Tuesday, August 27, 2013

Why fantasists should write about rape (a response to Why fantasists should not write about rape)

George Carlin said,
They'll say, "you can't joke about rape. Rape's not funny." I say, "fuck you, I think it's hilarious. How do you like that?" I can prove to you that rape is funny. Picture Porky Pig raping Elmer Fudd. See, hey why do you think they call him "Porky," eh? I know what you're going to say. "Elmer was asking for it. Elmer was coming on to Porky. Porky couldn't help himself, he got a hard- on, he got horney, he lost control, he went out of his mind." A lot of men talk like that. A lot of men think that way. They think it's the woman's fault. They like to blame the rape on the woman. Say, "she had it coming, she was wearing a short skirt." These guys think women ought to go to prison for being cock teasers. Don't seem fair to me. Don't seem right, but you can joke about it. I believe you can joke about anything. It all depends on how you construct the joke.
If I was going to keep arguing that fantasists should not write about rape, I would use Carlin's example of Porky Pig raping Elmer Fudd. The humor comes from the inappropriateness of rape in a funny-animal universe. It's like zombies eating the cast of Glee or Superman saving the day in Game of Thrones: it's funny because the choice is artistically incongruous with the kind of story that was being told.
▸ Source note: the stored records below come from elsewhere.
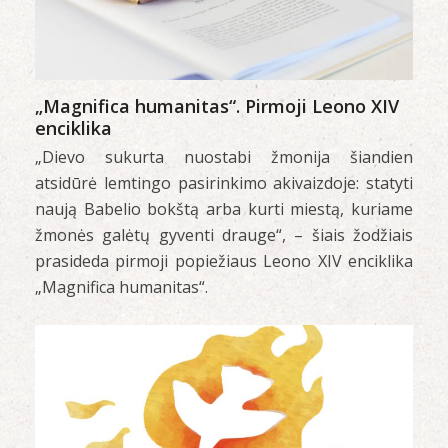
„Magnifica humanitas“. Pirmoji Leono XIV
enciklika
„Dievo sukurta nuostabi žmonija šiandien
atsidūrė lemtingo pasirinkimo akivaizdoje: statyti
naują Babelio bokštą arba kurti miestą, kuriame
žmonės galėtų gyventi drauge“, – šiais žodžiais
prasideda pirmoji popiežiaus Leono XIV enciklika
„Magnifica humanitas“.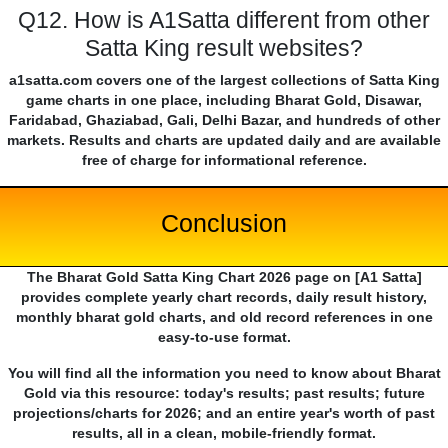
Q12. How is A1Satta different from other
Satta King result websites?
a1satta.com covers one of the largest collections of Satta King
game charts in one place, including Bharat Gold, Disawar,
Faridabad, Ghaziabad, Gali, Delhi Bazar, and hundreds of other
markets. Results and charts are updated daily and are available
free of charge for informational reference.
Conclusion
The Bharat Gold Satta King Chart 2026 page on [A1 Satta]
provides complete yearly chart records, daily result history,
monthly bharat gold charts, and old record references in one
easy-to-use format.
You will find all the information you need to know about Bharat
Gold via this resource: today's results; past results; future
projections/charts for 2026; and an entire year's worth of past
results, all in a clean, mobile-friendly format.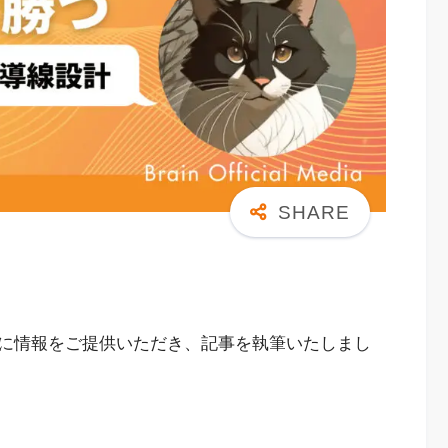
に情報をご提供いただき、記事を執筆いたしまし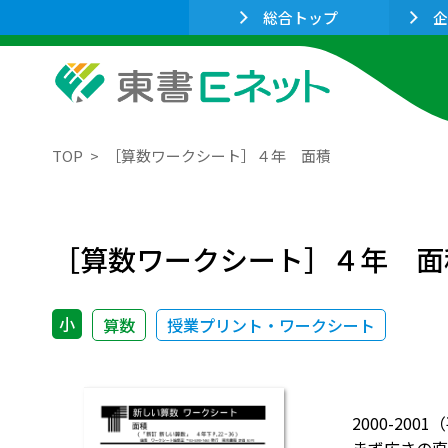
総合トップ
企
TOP
［算数ワークシート］４年 面積
［算数ワークシート］４年 面
小
算数
授業プリント・ワークシート
2000-20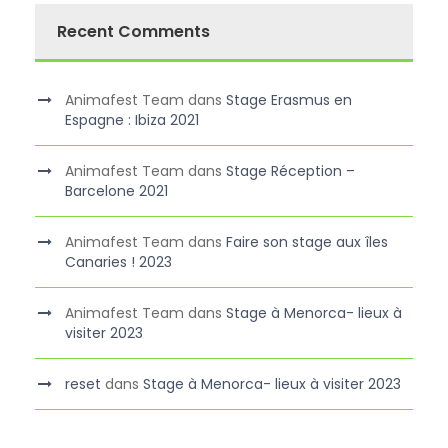
Recent Comments
Animafest Team
dans
Stage Erasmus en
Espagne : Ibiza 2021
Animafest Team
dans
Stage Réception –
Barcelone 2021
Animafest Team
dans
Faire son stage aux îles
Canaries ! 2023
Animafest Team
dans
Stage à Menorca- lieux à
visiter 2023
reset
dans
Stage à Menorca- lieux à visiter 2023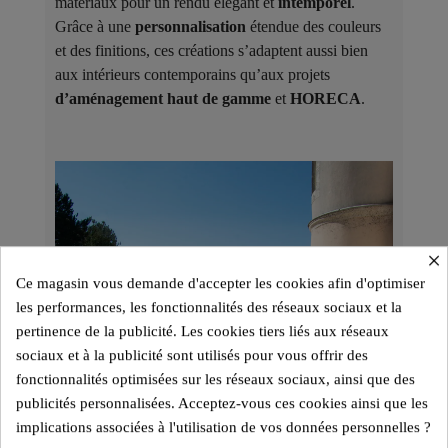
matériaux pour un rendu élégant et
intemporel
.
Grâce à une
personnalisation
étendue des couleurs
et des finitions, ces créations s’adaptent aussi bien
aux intérieurs contemporains qu’aux projets
d’aménagement haut de gamme
et
HORECA
.
×
Ce magasin vous demande d'accepter les cookies afin d'optimiser
les performances, les fonctionnalités des réseaux sociaux et la
pertinence de la publicité. Les cookies tiers liés aux réseaux
sociaux et à la publicité sont utilisés pour vous offrir des
fonctionnalités optimisées sur les réseaux sociaux, ainsi que des
publicités personnalisées. Acceptez-vous ces cookies ainsi que les
implications associées à l'utilisation de vos données personnelles ?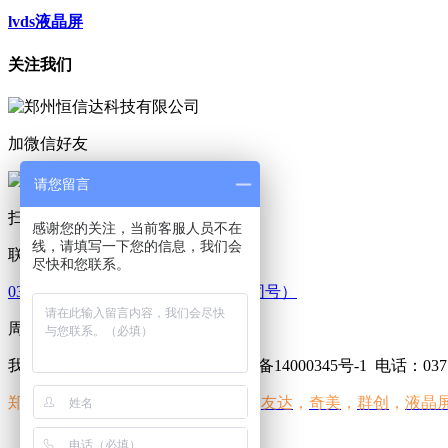
lvds液晶屏
关注我们
加微信好友
请您留言
扫码咨询
感谢您的关注，当前客服人员不在
线，请填写一下您的信息，我们会
联系我们
尽快和您联系。
0371-86549139 18603836203（微信同号）
周一至周五 09：00-18：00
我的网站 版权所有 2013-2016 豫ICP备14000345号-1
电话：0371-
郑州恒信达科技有限公司经营范围
友达
，
奇美
，
群创
，
液晶
：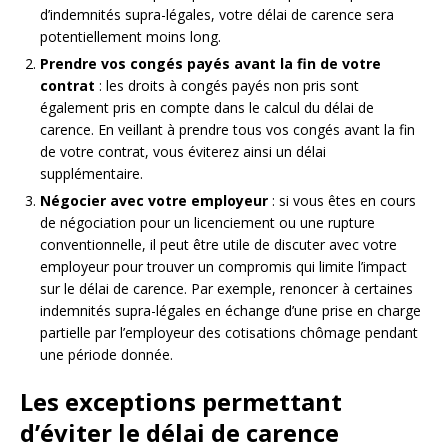
d’indemnités supra-légales, votre délai de carence sera
potentiellement moins long.
Prendre vos congés payés avant la fin de votre
contrat
: les droits à congés payés non pris sont
également pris en compte dans le calcul du délai de
carence. En veillant à prendre tous vos congés avant la fin
de votre contrat, vous éviterez ainsi un délai
supplémentaire.
Négocier avec votre employeur
: si vous êtes en cours
de négociation pour un licenciement ou une rupture
conventionnelle, il peut être utile de discuter avec votre
employeur pour trouver un compromis qui limite l’impact
sur le délai de carence. Par exemple, renoncer à certaines
indemnités supra-légales en échange d’une prise en charge
partielle par l’employeur des cotisations chômage pendant
une période donnée.
Les exceptions permettant
d’éviter le délai de carence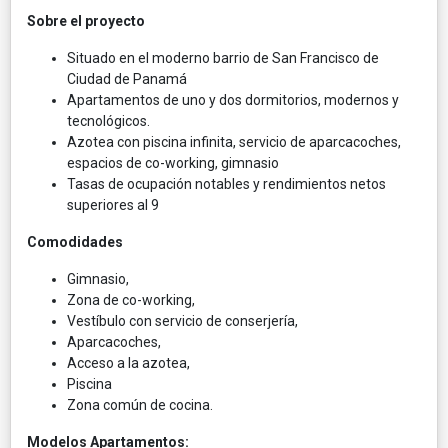
Sobre el proyecto
Situado en el moderno barrio de San Francisco de
Ciudad de Panamá
Apartamentos de uno y dos dormitorios, modernos y
tecnológicos.
Azotea con piscina infinita, servicio de aparcacoches,
espacios de co-working, gimnasio
Tasas de ocupación notables y rendimientos netos
superiores al 9
Comodidades
Gimnasio,
Zona de co-working,
Vestíbulo con servicio de conserjería,
Aparcacoches,
Acceso a la azotea,
Piscina
Zona común de cocina.
Modelos Apartamentos: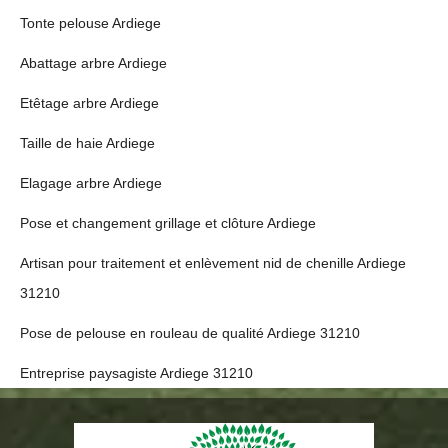
Tonte pelouse Ardiege
Abattage arbre Ardiege
Etêtage arbre Ardiege
Taille de haie Ardiege
Elagage arbre Ardiege
Pose et changement grillage et clôture Ardiege
Artisan pour traitement et enlèvement nid de chenille Ardiege
31210
Pose de pelouse en rouleau de qualité Ardiege 31210
Entreprise paysagiste Ardiege 31210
But now I'm arguing the other side. I completely agree when he says, "You can joke about anything. It all depends on how you construct the joke." One of my favorite quotes is from Terence, the Roman playwright who had been a slave: Homo sum, humani nihil a me alienum puto. ("I am human; nothing human is alien to me.") Artists should never restrict their subjects.
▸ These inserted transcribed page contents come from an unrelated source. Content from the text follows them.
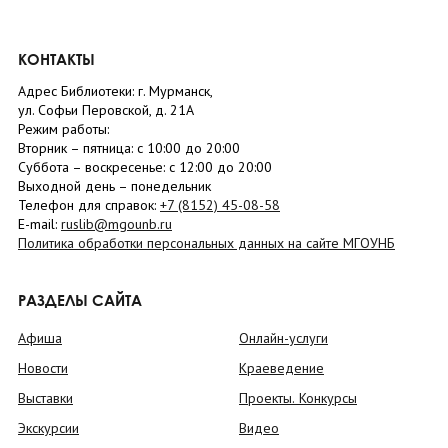
КОНТАКТЫ
Адрес Библиотеки: г. Мурманск,
ул. Софьи Перовской, д. 21А
Режим работы:
Вторник –
пятница
: с 10:00 до 20:00
Суббота
– в
оскресенье
: c 12:00 до 20:00
Выходной день – понедельник
Телефон для справок:
+7 (8152)
45-08-58
E-mail:
ruslib@mgounb.ru
Политика обработки персональных данных на сайте МГОУНБ
РАЗДЕЛЫ САЙТА
Афиша
Онлайн-услуги
Новости
Краеведение
Выставки
Проекты. Конкурсы
Экскурсии
Видео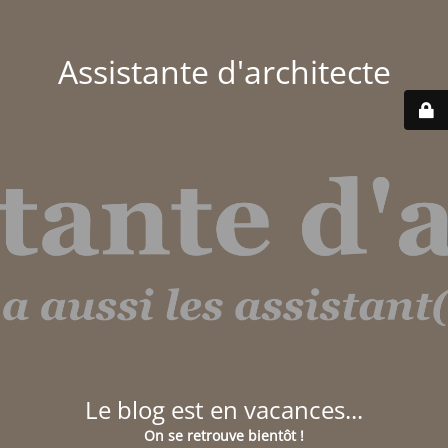
Assistante d'architecte
Le blog est en vacances...
On se retrouve bientôt !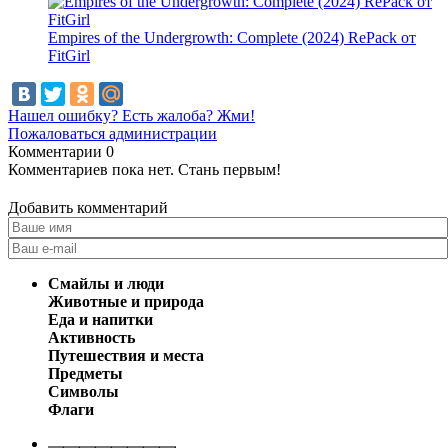
Empires of the Undergrowth: Complete (2024) RePack от
FitGirl
Нашел ошибку? Есть жалоба? Жми!
Пожаловаться администрации
Комментарии
0
Комментариев пока нет. Стань первым!
Добавить комментарий
Смайлы и люди
Животные и природа
Еда и напитки
Активность
Путешествия и места
Предметы
Символы
Флаги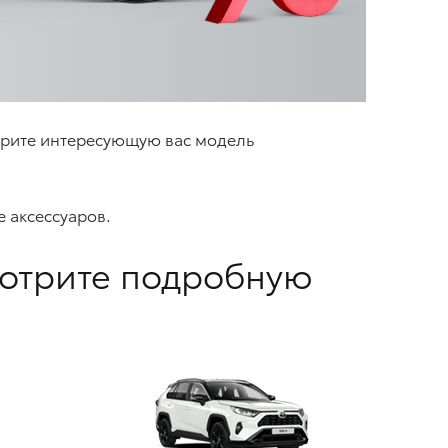
ерите интересующую вас модель
 аксессуаров.
мотрите подробную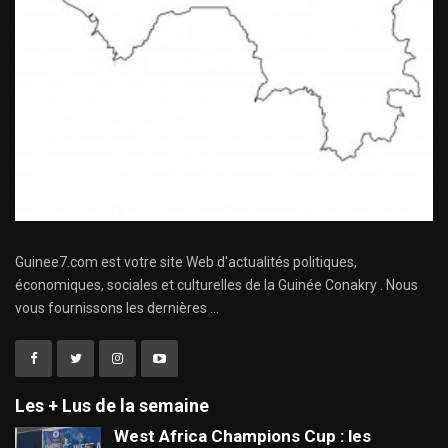
Guinee7.com est votre site Web d'actualités politiques,
économiques, sociales et culturelles de la Guinée Conakry . Nous
vous fournissons les dernières ...
Les + Lus de la semaine
West Africa Champions Cup : les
Rape has been a subject in fantastical stories since The Epic of Gilgamesh. It's a brutal thing that men and women do to other men and women, so it has to be one of the things that humans write about. The challenge is to avoid the snares that catch too many writers:

1. The degree of trauma suffered by people who have been raped varies enormously, but no one shrugs it off.

2. Rape is a human problem. If a story implies that all rapists are male and their targets are female, its characters are not human. What's sexist about the Red Sonja trope is not that the female hero is raped; it's that none of her male equivalents suffer the same injustice.
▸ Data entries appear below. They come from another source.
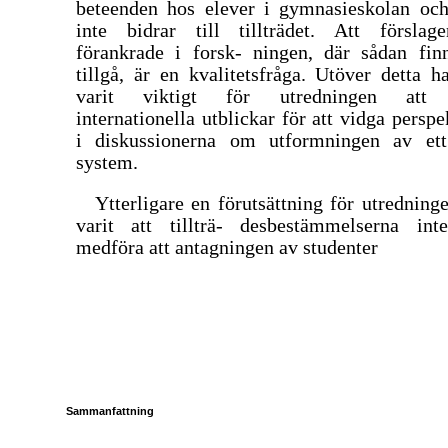
beteenden hos elever i gymnasieskolan oc
inte bidrar till tillträdet. Att förslag
förankrade i forsk- ningen, där sådan finn
tillgå, är en kvalitetsfråga. Utöver detta h
varit viktigt för utredningen att
internationella utblickar för att vidga perspe
i diskussionerna om utformningen av ett
system.
Ytterligare en förutsättning för utredning
varit att tillträ- desbestämmelserna int
medföra att antagningen av studenter
Sammanfattning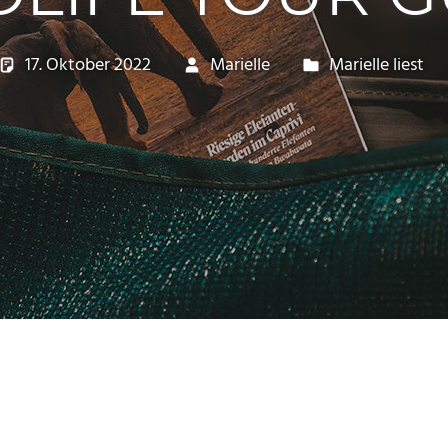
17. Oktober 2022
Marielle
Marielle liest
I've written fantasy stories about rape and sexual abuse. I wanted to create some sympathy for a villain in my first novel, Cats Have No Lord, so, knowing that about ten percent of abused children go on to become abusers, I made her one of the broken who tries to break others. I wrote "Dream Catcher" for Terri Windling's The Armless Maiden: And Other Tales for Childhood's Survivors. I can't remember just now whether it's explicit that any of the characters in my Bordertown novels have been raped, but Bordertown is a setting where all the elements of dark fantasy may occur. That includes rape.